Sulfation of glycosaminoglycans depends on the catalytic activity of lithium-inhibited phosphatase BPNT2 in vitro.

Golgi-resident bisphosphate nucleotidase 2 (BPNT2) is a member of a family of magnesium-dependent, lithium-inhibited phosphatases that share a three-dimensional structural motif that directly coordinates metal binding to effect phosphate hydrolysis. BPNT2 catalyzes the breakdown of 3'-phosphoadenosine-5'-phosphate, a by-product of glycosaminoglycan (GAG) sulfation. KO of BPNT2 in mice leads to skeletal abnormalities because of impaired GAG sulfation, especially chondroitin-4-sulfation, which is critical for proper extracellular matrix development. Mutations in BPNT2 have also been found to underlie a chondrodysplastic disorder in humans. The precise mechanism by which the loss of BPNT2 impairs sulfation remains unclear. Here, we used mouse embryonic fibroblasts (MEFs) to test the hypothesis that the catalytic activity of BPNT2 is required for GAG sulfation in vitro. We show that a catalytic-dead Bpnt2 construct (D108A) does not rescue impairments in intracellular or secreted sulfated GAGs, including decreased chondroitin-4-sulfate, present in Bpnt2-KO MEFs. We also demonstrate that missense mutations in Bpnt2 adjacent to the catalytic site, which are known to cause chondrodysplasia in humans, recapitulate defects in overall GAG sulfation and chondroitin-4-sulfation in MEF cultures. We further show that treatment of MEFs with lithium (a common psychotropic medication) inhibits GAG sulfation and that this effect depends on the presence of BPNT2. Taken together, this work demonstrates that the catalytic activity of an enzyme potently inhibited by lithium can modulate GAG sulfation and therefore extracellular matrix composition, revealing new insights into lithium pharmacology.

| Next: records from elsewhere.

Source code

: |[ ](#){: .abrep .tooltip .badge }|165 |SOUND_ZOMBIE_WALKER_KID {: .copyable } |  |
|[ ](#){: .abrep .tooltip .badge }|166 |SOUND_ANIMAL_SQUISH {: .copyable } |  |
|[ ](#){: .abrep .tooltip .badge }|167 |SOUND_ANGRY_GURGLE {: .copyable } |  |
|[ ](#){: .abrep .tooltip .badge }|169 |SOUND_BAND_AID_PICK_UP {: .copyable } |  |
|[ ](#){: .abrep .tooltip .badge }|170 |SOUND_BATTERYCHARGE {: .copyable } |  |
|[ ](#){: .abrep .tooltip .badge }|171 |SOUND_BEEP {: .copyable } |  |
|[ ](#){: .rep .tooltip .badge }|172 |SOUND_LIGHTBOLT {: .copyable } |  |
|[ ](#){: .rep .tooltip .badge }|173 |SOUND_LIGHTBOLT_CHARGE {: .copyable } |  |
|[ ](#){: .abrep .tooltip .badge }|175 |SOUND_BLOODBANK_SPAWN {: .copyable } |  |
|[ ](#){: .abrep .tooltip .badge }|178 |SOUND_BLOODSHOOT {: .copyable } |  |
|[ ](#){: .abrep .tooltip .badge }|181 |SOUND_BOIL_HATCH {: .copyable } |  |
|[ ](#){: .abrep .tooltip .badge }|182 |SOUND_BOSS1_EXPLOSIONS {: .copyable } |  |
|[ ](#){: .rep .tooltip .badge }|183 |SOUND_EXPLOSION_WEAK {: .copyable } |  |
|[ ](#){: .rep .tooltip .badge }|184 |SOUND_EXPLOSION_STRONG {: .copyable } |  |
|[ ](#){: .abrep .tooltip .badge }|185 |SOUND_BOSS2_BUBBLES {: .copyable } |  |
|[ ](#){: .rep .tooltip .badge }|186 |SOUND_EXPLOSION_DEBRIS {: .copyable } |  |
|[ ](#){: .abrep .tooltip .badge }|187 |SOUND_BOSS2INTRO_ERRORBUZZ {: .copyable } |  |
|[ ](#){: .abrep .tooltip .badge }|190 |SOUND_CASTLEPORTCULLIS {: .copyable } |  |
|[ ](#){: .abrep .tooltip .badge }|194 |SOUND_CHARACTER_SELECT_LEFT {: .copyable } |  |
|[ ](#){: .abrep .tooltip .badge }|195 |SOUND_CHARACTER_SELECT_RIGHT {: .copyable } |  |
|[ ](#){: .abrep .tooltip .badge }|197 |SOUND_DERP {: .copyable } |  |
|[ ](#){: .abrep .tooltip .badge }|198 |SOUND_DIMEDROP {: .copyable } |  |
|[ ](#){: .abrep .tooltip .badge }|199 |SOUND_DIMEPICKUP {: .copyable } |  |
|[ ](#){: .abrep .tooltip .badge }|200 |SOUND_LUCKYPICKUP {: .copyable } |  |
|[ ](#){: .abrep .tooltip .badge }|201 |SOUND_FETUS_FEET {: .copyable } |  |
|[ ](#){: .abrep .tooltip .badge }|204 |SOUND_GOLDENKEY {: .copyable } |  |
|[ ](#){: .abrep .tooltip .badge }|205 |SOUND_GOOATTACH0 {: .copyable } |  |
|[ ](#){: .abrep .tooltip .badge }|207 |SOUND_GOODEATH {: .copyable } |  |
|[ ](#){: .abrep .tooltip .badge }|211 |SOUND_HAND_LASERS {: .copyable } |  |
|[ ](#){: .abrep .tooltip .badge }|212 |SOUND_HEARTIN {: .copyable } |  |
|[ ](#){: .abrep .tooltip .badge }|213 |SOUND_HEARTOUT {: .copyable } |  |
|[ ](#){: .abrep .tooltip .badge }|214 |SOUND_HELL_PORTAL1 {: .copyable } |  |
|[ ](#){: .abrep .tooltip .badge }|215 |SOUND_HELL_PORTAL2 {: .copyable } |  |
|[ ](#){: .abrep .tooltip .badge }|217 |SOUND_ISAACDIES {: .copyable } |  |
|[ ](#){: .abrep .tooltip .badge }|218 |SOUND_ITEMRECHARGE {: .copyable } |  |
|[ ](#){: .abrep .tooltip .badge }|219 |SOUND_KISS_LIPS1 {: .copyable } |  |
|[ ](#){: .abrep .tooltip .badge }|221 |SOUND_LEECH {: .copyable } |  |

Bisphosphate nucleotidase 2 (BPNT2), a molecular target of lithium, regulates chondroitin sulfation patterns in the cerebral cortex and hippocampus.

Bisphosphate nucleotidase 2 (BPNT2) is a member of a family of phosphatases that are directly inhibited by lithium, the first-line medication for bipolar disorder. BPNT2 is localized to the Golgi, where it metabolizes the by-products of glycosaminoglycan sulfation reactions. BPNT2-knockout mice exhibit impairments in total-body chondroitin-4-sulfation which lead to abnormal skeletal development (chondrodysplasia). These mice die in the perinatal period, which has previously prevented the investigation of BPNT2 in the adult nervous system. Previous work has demonstrated the importance of chondroitin sulfation in the brain, as chondroitin-4-sulfate is a major component of perineuronal nets (PNNs), a specialized neuronal extracellular matrix which mediates synaptic plasticity and regulates certain behaviors. We hypothesized that the loss of BPNT2 in the nervous system would decrease chondroitin-4-sulfation and PNNs in the brain, which would coincide with behavioral abnormalities. We used Cre-lox breeding to knockout Bpnt2 specifically in the nervous system using Bpnt2 floxed (fl/fl) animals and a Nestin-driven Cre recombinase. These mice are viable into adulthood, and do not display gross physical abnormalities. We identified decreases in total glycosaminoglycan sulfation across selected brain regions, and specifically show decreases in chondroitin-4-sulfation which correspond with increases in chondroitin-6-sulfation. Interestingly, these changes were not correlated with gross alterations in PNNs. We also subjected these mice to a selection of neurobehavioral assessments and did not identify significant behavioral abnormalities. In summary, this work demonstrates that BPNT2, a known target of lithium, is important for glycosaminoglycan sulfation in the brain, suggesting that lithium-mediated inhibition of BPNT2 in the nervous system warrants further investigation.